SCM Direct believes their findings are proof of anti-competitive behaviour within the active UK fund management industry, and the regulator should investigate to determine whether some form of price collusion, whether formally or informally, is being undertaken by major fund groups.The firm writes that this is not only to the detriment of UK investors, but also contravenes the FCA’s ‘Treating Customers Fairly’ principle.“Recently, the FCA highlighted in its excellent Asset Management Study that ‘there is considerable clustering of prices for active equity funds at both 1 per cent and 0.75 per cent for clean share classes (those that do not include distribution payments).’  As the FCA own chart within this report, illustrates, the fee received by the fund manager themselves – the AMC – seems similar across the retail class of funds.”

The SCM team analysed 683 funds with combined assets under management of GBP320.5 billion. SCM Direct found that 70 per cent by number of this extensive sample of funds, had an identical AMC of 0.75 per cent per annum (the overall average AMC was 0.76 per cent per annum).  In terms of overall, assets managed the figure was slightly higher at 73 per cent of clean chare class funds charging an identical AMC of 0.75 per cent per annum.

The firm writes: “This 0.75 per cent per annum is also identical to the 0.75 per cent per annum AMC fee that was bundled with other charges prior to the 2012 Retail Distribution Review (RDR) which was anticipated to result in downward pressures on fund manager charges for active funds.  But our findings show that this has not changed for at least five years, and the perception that AMC fees would fall is therefore completely untrue.”

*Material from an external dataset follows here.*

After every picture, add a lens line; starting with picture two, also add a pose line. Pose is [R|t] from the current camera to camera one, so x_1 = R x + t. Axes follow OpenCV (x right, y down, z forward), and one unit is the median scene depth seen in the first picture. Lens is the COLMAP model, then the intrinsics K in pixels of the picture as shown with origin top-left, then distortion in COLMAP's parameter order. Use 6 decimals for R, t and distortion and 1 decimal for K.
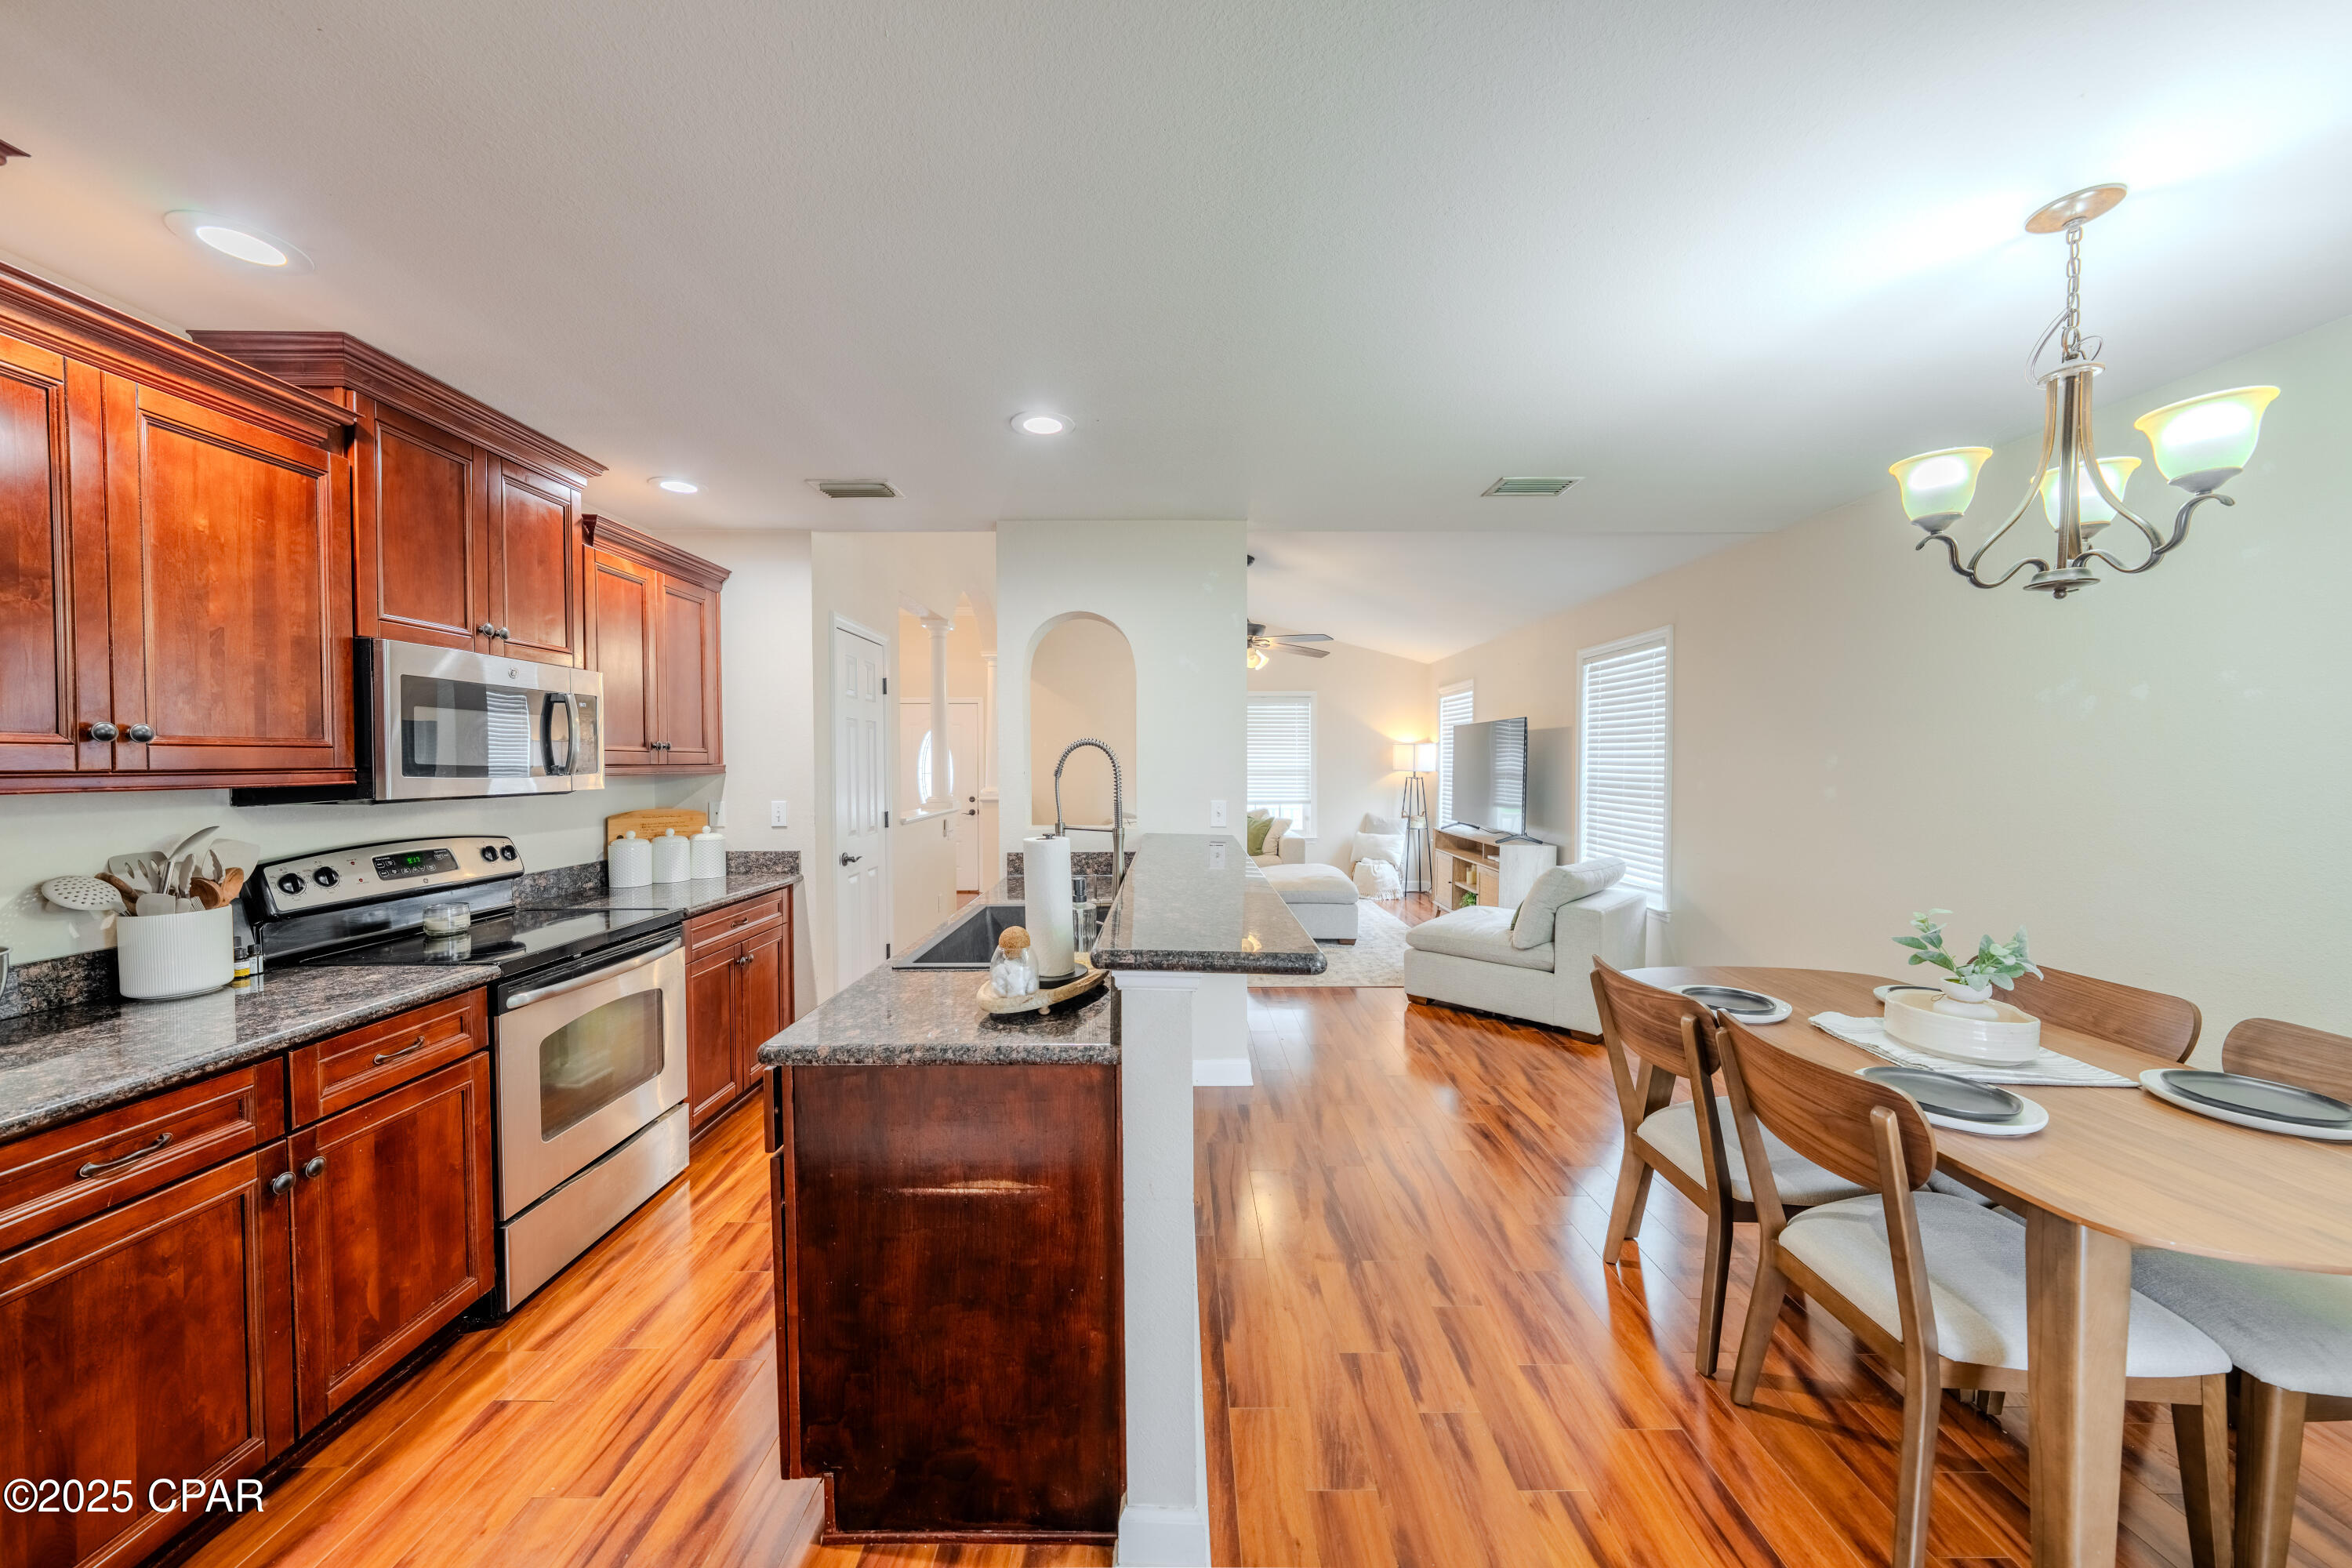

SCM has calculated, based on industry data of GBP554 billion invested in retail equity funds, of which 88 per cent is ‘actively managed’, had the underlying AMC reduced by just 0.1 per cent per annum, i.e. from 0.75 per cent per annum to 0.65 per cent per annum, UK savers and investors would be GBP488 million better off every year.
  
SCM writes: “Agreements between competitors to fix prices is regarded as one of the most flagrant breaches of competition law. When the merger occurred in April 2014 of the UK Office of Fair Trading and the Competition Commission, to form the new Competition and Markets Authority (CMA), investors in the UK might rightly have expected robust enforcement of competition rules, but this does not appear to be the case in the fund management industry, based on SCM’s research findings. It is surely time for both the FCA and the CMA to investigate price fixing in UK retail actively managed investment funds?”